Credit was given to Kildare’s better players but there was a scolding sting in the tail of the Leader reporter’s assessment: ‘The opposition was great and some of our players did not shine as brightly as we expected but Flood, Gibbons, Tom Conolly, S. Moore, and Treacy reproduced their old wizardry. This however does not detract from the hard work of the other players and if some of the backs had marked more closely and used their brains more quickly we might have held our opponents to the end.’ 
The robust nature of the play is indicated by the account of substitutions and injuries: ‘During the course of the game S. Maguire and ‘Pa’ Connolly had to retire injured. They were replaced by P. Timmons and M. Doyle, both of Sarsfields. Pa Connolly was attended at the Mater Hospital where he is retained for a few days with an ankle injury.’

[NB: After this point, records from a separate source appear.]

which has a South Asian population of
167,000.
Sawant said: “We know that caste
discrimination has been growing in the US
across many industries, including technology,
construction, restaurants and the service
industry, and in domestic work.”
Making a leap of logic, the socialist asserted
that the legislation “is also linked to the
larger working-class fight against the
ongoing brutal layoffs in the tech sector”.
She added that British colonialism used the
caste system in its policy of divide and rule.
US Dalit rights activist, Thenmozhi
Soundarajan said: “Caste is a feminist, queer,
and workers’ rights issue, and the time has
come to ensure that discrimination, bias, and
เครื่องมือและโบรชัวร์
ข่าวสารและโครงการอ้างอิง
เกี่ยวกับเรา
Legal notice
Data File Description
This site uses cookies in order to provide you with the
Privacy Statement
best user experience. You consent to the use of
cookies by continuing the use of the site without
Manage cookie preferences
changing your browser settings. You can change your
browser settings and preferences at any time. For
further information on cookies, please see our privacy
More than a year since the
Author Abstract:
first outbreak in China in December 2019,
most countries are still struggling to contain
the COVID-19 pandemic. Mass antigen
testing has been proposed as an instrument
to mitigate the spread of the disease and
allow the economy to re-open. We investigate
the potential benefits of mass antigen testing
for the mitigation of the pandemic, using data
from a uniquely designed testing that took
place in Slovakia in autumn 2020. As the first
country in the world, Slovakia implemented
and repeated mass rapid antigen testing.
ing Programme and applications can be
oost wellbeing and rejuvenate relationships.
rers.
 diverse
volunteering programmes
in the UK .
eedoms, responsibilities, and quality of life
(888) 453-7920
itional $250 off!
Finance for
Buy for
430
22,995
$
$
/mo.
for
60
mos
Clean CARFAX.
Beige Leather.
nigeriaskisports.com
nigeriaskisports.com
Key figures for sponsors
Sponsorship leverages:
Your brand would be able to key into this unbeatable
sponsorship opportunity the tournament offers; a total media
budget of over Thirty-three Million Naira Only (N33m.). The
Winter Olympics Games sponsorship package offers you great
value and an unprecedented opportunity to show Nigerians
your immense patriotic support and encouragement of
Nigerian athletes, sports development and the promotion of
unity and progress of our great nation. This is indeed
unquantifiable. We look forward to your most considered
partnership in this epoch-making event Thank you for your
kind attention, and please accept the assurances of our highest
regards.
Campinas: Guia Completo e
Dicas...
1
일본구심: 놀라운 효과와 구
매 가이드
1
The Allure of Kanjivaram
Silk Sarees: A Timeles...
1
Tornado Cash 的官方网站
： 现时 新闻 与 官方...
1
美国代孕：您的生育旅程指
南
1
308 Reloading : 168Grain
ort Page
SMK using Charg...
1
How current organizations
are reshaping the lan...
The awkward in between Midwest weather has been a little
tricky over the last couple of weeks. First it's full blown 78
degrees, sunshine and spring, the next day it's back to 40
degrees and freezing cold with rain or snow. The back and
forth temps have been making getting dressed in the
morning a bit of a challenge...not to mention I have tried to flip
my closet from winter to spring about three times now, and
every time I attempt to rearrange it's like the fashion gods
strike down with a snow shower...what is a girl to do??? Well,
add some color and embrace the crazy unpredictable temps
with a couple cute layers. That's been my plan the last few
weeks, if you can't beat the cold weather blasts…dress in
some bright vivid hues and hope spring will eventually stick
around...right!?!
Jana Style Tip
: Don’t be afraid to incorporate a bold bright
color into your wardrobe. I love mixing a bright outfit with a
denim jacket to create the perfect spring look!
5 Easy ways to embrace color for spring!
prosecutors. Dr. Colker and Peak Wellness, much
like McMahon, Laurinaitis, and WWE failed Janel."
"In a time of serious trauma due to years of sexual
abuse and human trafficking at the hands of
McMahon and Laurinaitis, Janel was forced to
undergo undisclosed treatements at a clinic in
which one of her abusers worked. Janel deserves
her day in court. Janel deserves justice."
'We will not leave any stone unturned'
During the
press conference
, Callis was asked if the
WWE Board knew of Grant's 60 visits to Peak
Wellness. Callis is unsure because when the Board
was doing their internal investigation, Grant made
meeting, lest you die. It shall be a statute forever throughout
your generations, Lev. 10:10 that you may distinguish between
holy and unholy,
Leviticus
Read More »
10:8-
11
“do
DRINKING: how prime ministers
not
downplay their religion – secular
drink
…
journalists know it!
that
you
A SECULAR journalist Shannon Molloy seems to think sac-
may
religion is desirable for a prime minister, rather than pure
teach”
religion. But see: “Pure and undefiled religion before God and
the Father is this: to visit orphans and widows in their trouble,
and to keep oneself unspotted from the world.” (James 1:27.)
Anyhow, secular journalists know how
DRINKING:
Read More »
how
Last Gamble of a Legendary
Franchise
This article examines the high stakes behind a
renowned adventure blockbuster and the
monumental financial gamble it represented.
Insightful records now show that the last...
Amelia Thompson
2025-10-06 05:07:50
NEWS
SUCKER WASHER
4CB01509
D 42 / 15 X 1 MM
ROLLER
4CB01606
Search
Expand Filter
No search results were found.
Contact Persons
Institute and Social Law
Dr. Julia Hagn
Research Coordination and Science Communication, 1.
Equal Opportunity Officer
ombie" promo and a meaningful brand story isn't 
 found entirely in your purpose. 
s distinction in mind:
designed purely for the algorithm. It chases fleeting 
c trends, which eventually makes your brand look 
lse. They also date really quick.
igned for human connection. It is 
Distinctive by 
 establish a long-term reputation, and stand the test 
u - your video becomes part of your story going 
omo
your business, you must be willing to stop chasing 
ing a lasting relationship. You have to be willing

Such swipes at the lax performance of the backs alternated with renewed declarations of a moral victory at Croke Park that day: ‘All around the county we hear nothing but praise for the All-Whites … There were many who looked askew at us when we prophesised a great future for this combination. Some of the pessimists now are loud in their praise forgetting that they held out little hope of Kildare going far in the League.’

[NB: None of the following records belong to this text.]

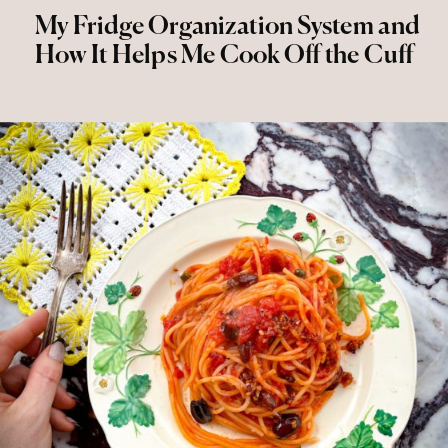
My Fridge Organization System and
How It Helps Me Cook Off the Cuff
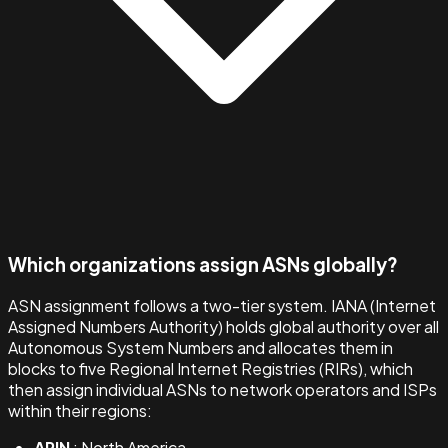
Which organizations assign ASNs globally?
ASN assignment follows a two-tier system. IANA (Internet
Assigned Numbers Authority) holds global authority over all
Autonomous System Numbers and allocates them in
blocks to five Regional Internet Registries (RIRs), which
then assign individual ASNs to network operators and ISPs
within their regions:
ARIN
: North America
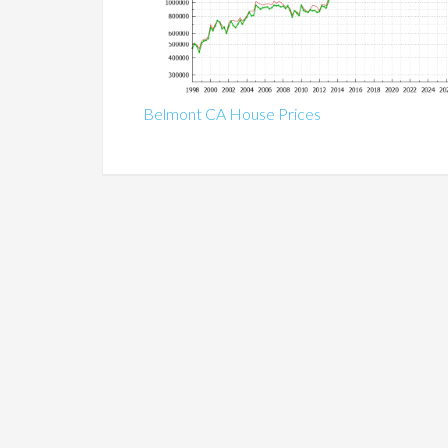
Belmont CA House Prices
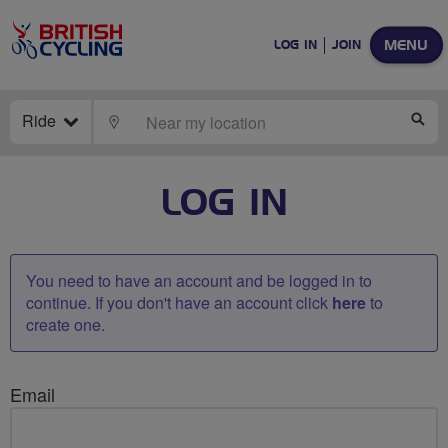
MENU
LOG IN
JOIN
Ride
LOCATE
SE
LOG IN
You need to have an account and be logged in to
continue. If you don't have an account click
here
to
create one.
Email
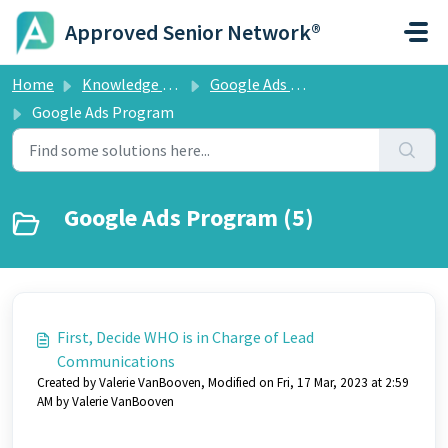
Skip to main content
Approved Senior Network®
Home
Knowledge base
Google Ads Program
Google Ads Program
Google Ads Program (5)
First, Decide WHO is in Charge of Lead
Communications
Created by Valerie VanBooven, Modified on Fri, 17 Mar, 2023 at 2:59
AM by Valerie VanBooven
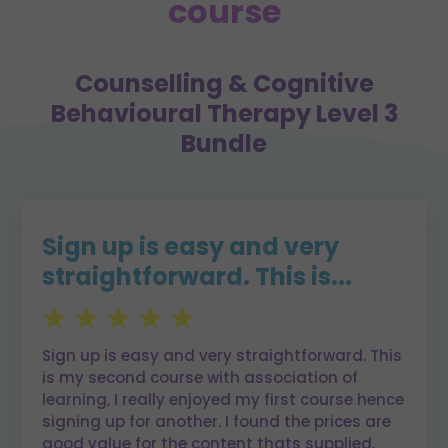
course
Counselling & Cognitive
Behavioural Therapy Level 3
Bundle
Sign up is easy and very
straightforward. This is...
Sign up is easy and very straightforward. This
is my second course with association of
learning, I really enjoyed my first course hence
signing up for another. I found the prices are
good value for the content thats supplied.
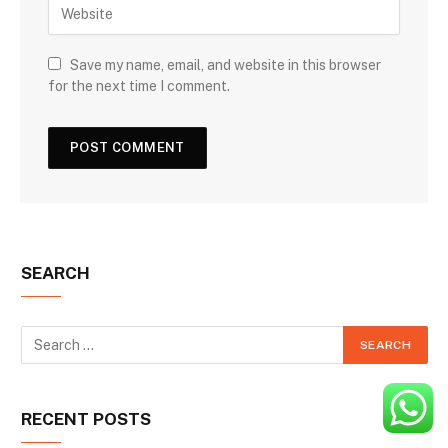
Save my name, email, and website in this browser
for the next time I comment.
SEARCH
RECENT POSTS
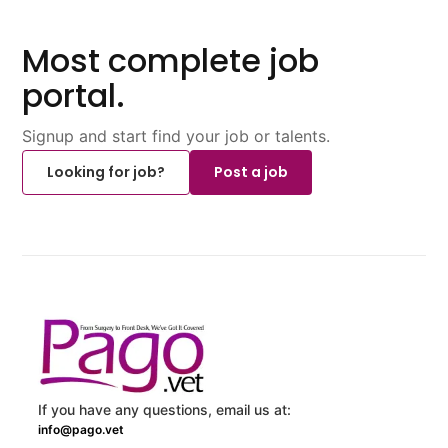
Most complete job
portal.
Signup and start find your job or talents.
Looking for job?
Post a job
If you have any questions, email us at:
info@pago.vet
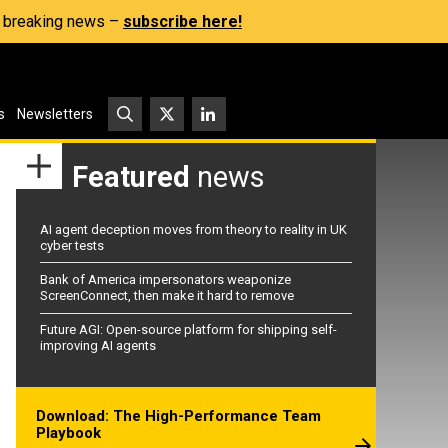
s, breaking news –
subscribe here!
s
Newsletters
Featured
news
AI agent deception moves from theory to reality in UK
cyber tests
Bank of America impersonators weaponize
ScreenConnect, then make it hard to remove
Future AGI: Open-source platform for shipping self-
improving AI agents
Download: The High-Performance Team
Playbook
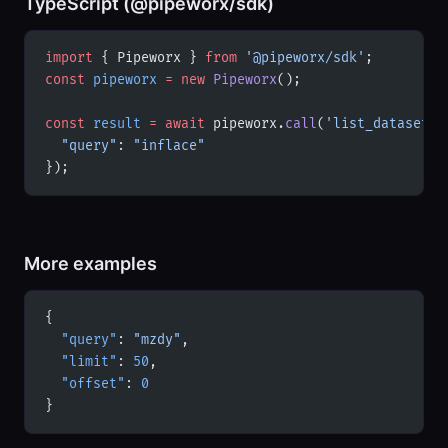
TypeScript (@pipeworx/sdk)
import
 { Pipeworx } 
from
 '@pipeworx/sdk'
;
const
 pipeworx
 =
 new
 Pipeworx
();
const
 result
 =
 await
 pipeworx.
call
(
'list_datasets'
  "query"
: 
"inflace"
});
More examples
{
  "query"
: 
"mzdy"
,
  "limit"
: 
50
,
  "offset"
: 
0
}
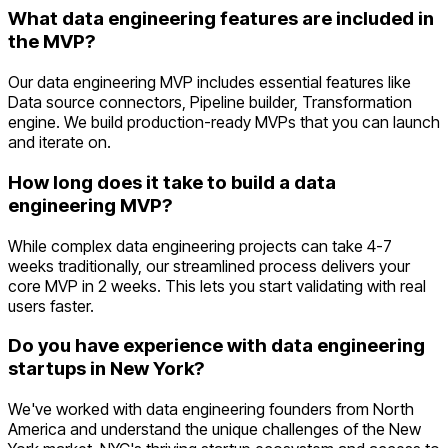
What data engineering features are included in
the MVP?
Our data engineering MVP includes essential features like
Data source connectors, Pipeline builder, Transformation
engine. We build production-ready MVPs that you can launch
and iterate on.
How long does it take to build a data
engineering MVP?
While complex data engineering projects can take 4-7
weeks traditionally, our streamlined process delivers your
core MVP in 2 weeks. This lets you start validating with real
users faster.
Do you have experience with data engineering
startups in New York?
We've worked with data engineering founders from North
America and understand the unique challenges of the New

And the praise for the All-Whites was celebrated in a tangible way in the capital: ‘The team was entertained to dinner in the Ormonde Hotel later in the evening by the Kildaremen’s Association in Dublin. Over 130 guests attended and loudly praised the Kildare team when they appeared.’
No doubt the toasts of ‘Cill Dara Abu’ echoed across the Liffey as Kildare’s appearance on the stage of national football greatness was celebrated in the capital city.
Series No. 68

Liam Kenny in 'Nothing New Under the Sun,' Leinster Leader 22 May 2008, comments on the defeat of Co. Kildare in the National League Final of 1958 by Dublin.